Danes want tighter borders

Poll show majority in favor of more permanent and physical controls

According to a poll by Epinion for DR Nyheder, 61 percent of the population completely or partially think Denmark should introduce manned border crossings.

Dansk Folkeparti is pleased with the survey, which polled 1,002 people. Its spokesperson, Peter Skaarup, told DR that manned border crossings would be ”high on its list” if there is a change in power in the upcoming elections.

A new bill
The justice minister, Mette Frederiksen, recently proposed a bill for more automated controls at Danish airports and borders.

Among other things, the bill would propose the use of the automated recognition of vehicle licence plates when they cross into Denmark.

”There is nothing that suggests we catch more criminals with police standing somewhere,” Socialdemokraterne spokesperson Tine Bramsen told DR.

READ MORE: New passport scanners coming to Copenhagen airport

Smarter border
Venstre is taking a middle ground approach, saying there is a need for more and better border control, but something permanent is not necessary.

”It can never be completely permanent,” Karsten Lauritzen, the party's spokesperson, told DR. ”The EU rules say that it should not be, but it can be significantly more permanent than today.”

Lauritzen says Venstre will spend 75 million kroner on more ”smart borders”, which would include a mix of the aforementioned licence plate scanners as well as more police and customs officers.

Bending the rules
Whatever the case, for Denmark to institute something more permanent would be difficult due to Schengen regulations, according to Rebecca Adler-Nissen, an EU researcher at the University of Copenhagen.

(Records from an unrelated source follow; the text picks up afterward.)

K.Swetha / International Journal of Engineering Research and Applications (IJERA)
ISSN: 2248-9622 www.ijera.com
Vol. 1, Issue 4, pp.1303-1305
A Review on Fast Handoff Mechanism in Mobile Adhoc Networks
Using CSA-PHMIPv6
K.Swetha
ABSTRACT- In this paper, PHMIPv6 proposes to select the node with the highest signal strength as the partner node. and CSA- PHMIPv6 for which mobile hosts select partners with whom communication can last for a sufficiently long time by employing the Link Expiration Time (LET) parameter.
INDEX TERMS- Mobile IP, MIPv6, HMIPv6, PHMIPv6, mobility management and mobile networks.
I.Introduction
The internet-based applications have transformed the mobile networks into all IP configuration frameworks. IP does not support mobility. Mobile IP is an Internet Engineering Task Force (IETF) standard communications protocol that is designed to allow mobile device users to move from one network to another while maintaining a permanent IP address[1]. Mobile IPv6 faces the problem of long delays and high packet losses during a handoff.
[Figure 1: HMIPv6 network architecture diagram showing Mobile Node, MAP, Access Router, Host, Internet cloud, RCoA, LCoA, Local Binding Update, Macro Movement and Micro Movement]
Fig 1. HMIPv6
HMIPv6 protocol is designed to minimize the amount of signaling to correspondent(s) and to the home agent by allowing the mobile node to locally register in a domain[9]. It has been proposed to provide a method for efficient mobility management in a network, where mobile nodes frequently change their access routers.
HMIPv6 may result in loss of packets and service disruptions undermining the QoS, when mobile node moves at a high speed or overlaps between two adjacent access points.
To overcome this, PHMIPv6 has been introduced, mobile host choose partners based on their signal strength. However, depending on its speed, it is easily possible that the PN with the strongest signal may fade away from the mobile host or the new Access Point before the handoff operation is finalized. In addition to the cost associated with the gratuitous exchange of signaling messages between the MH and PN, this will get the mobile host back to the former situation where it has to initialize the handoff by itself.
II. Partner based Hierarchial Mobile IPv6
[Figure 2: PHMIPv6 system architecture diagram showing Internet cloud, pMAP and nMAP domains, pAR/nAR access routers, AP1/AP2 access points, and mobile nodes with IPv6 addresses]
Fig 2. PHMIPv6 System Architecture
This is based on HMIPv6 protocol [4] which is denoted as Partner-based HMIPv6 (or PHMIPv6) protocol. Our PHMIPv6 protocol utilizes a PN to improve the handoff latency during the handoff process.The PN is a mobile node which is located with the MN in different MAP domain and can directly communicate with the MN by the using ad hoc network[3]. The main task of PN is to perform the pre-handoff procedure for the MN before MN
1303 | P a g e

”You cannot introduce systematic, permanent borders, but you can easily imagine stronger surveillance,” she told DR. ”The Schengen rules are very clear. You must be able to move freely across borders and must not prevent transport and trade from flowing freely between countries.”

However, she does point out that the issue of border controls is becoming a ”giant focus” in Europe right now and it may be a ”wave” on which Denmark can ride.